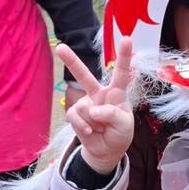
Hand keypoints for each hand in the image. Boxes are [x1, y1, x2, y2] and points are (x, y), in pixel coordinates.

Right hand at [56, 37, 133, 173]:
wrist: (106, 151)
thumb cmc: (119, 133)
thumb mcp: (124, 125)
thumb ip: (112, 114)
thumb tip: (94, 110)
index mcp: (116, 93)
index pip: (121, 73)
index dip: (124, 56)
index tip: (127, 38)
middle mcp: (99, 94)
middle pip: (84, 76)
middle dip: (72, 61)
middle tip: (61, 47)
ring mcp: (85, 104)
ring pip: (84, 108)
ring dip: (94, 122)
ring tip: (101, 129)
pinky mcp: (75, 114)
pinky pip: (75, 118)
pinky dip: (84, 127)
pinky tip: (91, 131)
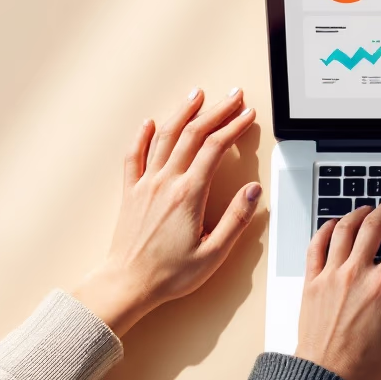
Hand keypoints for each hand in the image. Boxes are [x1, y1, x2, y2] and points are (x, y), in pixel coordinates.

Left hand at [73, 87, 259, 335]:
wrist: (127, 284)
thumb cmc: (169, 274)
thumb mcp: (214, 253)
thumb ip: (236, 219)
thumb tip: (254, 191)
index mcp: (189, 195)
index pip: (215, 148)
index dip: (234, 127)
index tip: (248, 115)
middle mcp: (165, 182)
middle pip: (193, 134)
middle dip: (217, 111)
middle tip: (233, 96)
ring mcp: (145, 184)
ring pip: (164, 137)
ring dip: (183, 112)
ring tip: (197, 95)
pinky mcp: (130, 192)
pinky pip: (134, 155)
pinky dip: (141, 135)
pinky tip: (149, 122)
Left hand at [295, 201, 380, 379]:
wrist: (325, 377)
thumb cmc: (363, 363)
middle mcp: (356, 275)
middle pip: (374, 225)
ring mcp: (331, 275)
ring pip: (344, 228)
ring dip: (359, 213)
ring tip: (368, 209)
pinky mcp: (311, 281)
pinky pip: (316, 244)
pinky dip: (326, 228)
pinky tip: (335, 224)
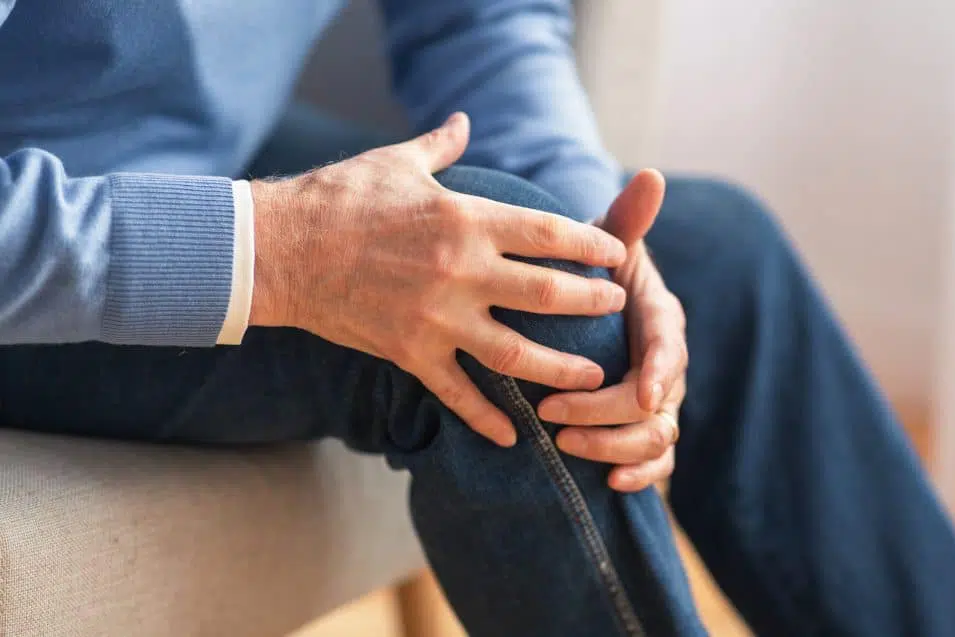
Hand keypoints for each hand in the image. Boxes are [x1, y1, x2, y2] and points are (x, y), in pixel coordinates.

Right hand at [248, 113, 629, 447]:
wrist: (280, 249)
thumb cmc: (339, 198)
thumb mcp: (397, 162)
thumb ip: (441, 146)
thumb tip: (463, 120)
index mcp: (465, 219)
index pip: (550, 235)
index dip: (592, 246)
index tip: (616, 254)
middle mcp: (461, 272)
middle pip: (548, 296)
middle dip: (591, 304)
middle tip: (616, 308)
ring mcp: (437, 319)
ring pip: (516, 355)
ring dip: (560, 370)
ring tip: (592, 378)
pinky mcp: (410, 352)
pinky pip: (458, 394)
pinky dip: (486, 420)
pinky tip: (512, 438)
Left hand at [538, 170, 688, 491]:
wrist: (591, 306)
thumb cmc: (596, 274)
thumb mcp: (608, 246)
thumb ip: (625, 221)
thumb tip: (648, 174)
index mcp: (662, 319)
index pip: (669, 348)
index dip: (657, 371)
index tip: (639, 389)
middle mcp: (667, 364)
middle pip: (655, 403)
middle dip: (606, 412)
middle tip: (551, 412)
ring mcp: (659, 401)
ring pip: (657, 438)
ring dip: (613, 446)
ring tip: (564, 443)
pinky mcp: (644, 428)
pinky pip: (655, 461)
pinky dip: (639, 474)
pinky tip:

**Task objective**
For each line of the material that contains "Left", return a copy.

**Exercise response**
Left hand at [73, 87, 259, 335]:
Left hand at [295, 201, 380, 379]:
Left hand at [538, 170, 688, 491]:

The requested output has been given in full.